La Conferencia Episcopal     
 
 Informaciones.    01/12/1973.  Página: 2. Páginas: 1. Párrafos: 4. 

LA CONFERENCIA EPISCOPAL

EN la Casa de Ejercicios (S. J.) del Pinar de Chamartín (Madrid) puede sugerirse que se están celebrando «dos» Conferencias Episcopales. Una, que responde al «orden del día», y otra, que corresponde a los sucesos inmediatos y del día que asaltan a nuestros señores obispos. Los católicos sevillanos se dirigen a la Conferencia a través de su obispo, pidiendo el debate de seis puntos radicales: sustitución del Concordato por acuerdos parciales, supresión de la confesionalidad del Estado, renuncia estatal al privilegio de la presentación de obispos y renuncia eclesiástica al privilegio del fuero, renuncia a la asignación económica del Estado a la Iglesia y reconocimiento de la Conferencia como interlocutor ante el Estado. Otro grupo de católicos en Madrid se encierra en el seminario diocesano y pide a los obispos que acudan junto a ellos a reflexionar. Monseñor Tarancón se niega a la pretensión, desautoriza el encierro y da luz verde a la fuerza pública para desalojar el seminario. En la mente de todos —y de la Conferencia en particular— está el recuerdo del encierro en la Nunciatura, que ha provocado una protesta del Estado ante el Vaticano.

La Conferencia se inició en un clima inédito en las relaciones Iglesia-Estado y con dos cerradas ovaciones a la persona del nuncio por parte de todos los obispos asistentes.

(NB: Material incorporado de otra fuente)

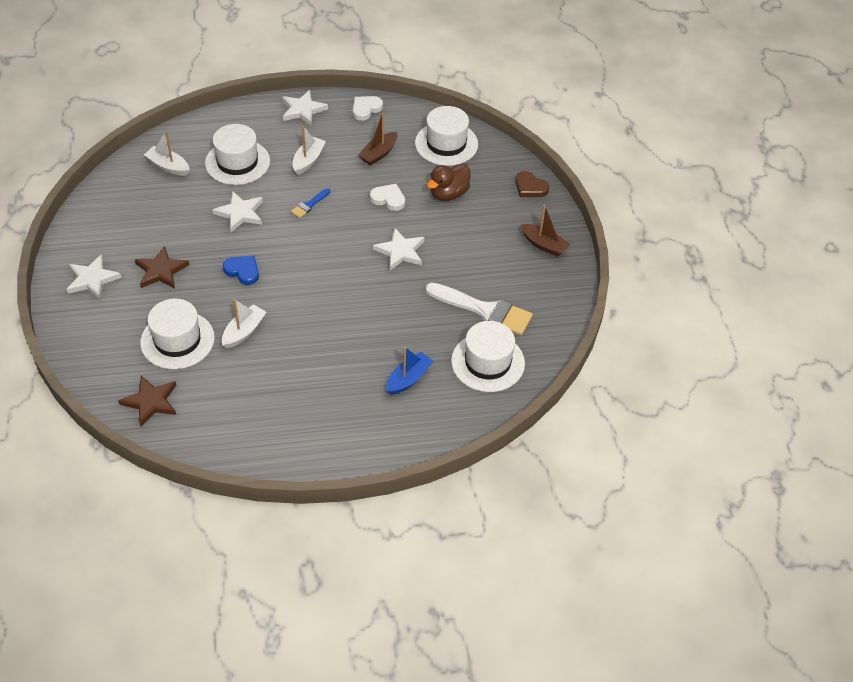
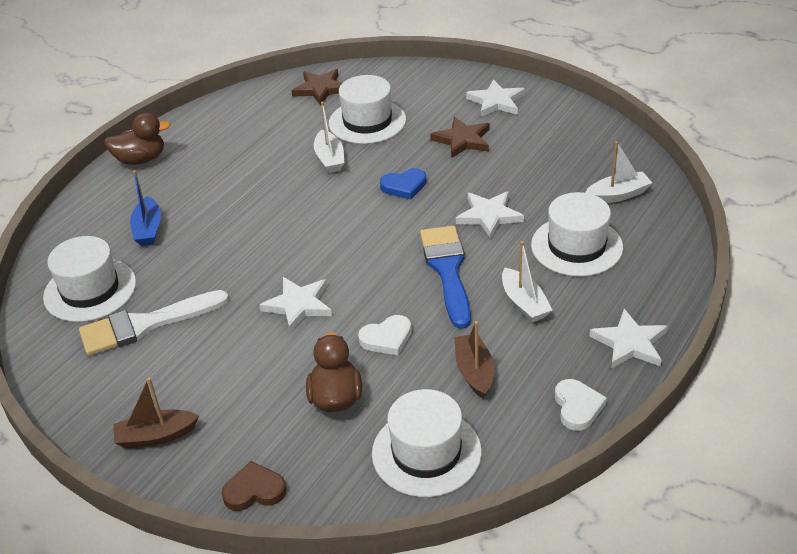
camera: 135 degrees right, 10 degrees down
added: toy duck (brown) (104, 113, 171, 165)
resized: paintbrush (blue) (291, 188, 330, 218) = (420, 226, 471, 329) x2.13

Monseñor Tarancón, presidente de la Conferencia, reconoció en su discurso inaugural la división existente en la Iglesia española, haciendo una llamada al diálogo y a la comprensión. El Vaticano ha pedido a la Conferencia que se pronuncia por la supresión o mantenimiento de la cárcel concordataria de Zamora, y aquélla lo ha hecho sugiriendo su supresión por gran mayoría. Votación efectuada cuando los seis sacerdotes que protagonizaron violentos incidentes en aquella cárcel y que durante catorce días permanecieron en huelga de hambre han sido devueltos a Zamora —tras recuperarse físicamente en Carabanchel—, donde han reanudado su decisión de no tomar alimentos.

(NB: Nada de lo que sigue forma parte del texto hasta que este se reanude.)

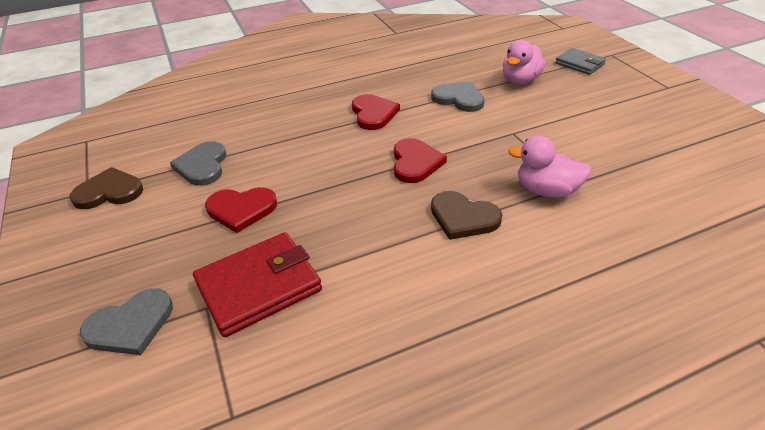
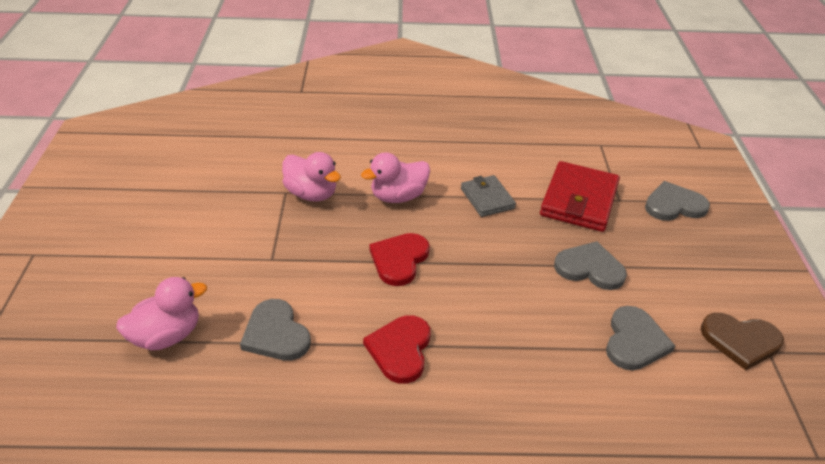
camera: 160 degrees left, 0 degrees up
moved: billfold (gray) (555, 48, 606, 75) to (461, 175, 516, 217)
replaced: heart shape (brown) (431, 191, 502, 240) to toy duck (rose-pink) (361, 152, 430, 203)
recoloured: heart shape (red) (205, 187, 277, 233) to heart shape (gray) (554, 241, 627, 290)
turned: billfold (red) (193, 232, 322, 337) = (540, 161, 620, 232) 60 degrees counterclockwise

Los «pasillos» de la Casa de Ejercicios del Finar de Chamartín son vivaces, pero no alarmistas. Graves inquietudes pesan no obstante sobre nuestros obispos, pero se toman con serenidad cuando no con humor. Hay querella criminal de oficio contra monseñor Palenzuela —obispo de Segovia— por presuntas injurias y calumnias. Querella presentada ante la Sala Segunda del Supremo por el Ministerio Fiscal. Si la querella prosperara sería necesaria la conformidad vaticana para el procesamiento. Palenzuela, con las costillas hundidas tras su reciente accidente de automóvil, apoyándose en su bastón, guarda prudente silencio ante los periodistas que le solicitan declaraciones.

Hasta ayer la Conferencia no había abordado el tema del Concordato de 1953. Sí abordó el tema de la objeción de conciencia —mientras la Comisión de Defensa de las Cortes hacía lo mismo— en un sentido bastante diferente a lo que se está legislando sobre la materia. Mañana terminan las reuniones de los obispos españoles. Resta esperar el comunicado final en el que, según fuentes fidedignas, puede que se haga referencia en alguna forma al estado actual de las relaciones entre la Iglesia y el Estado.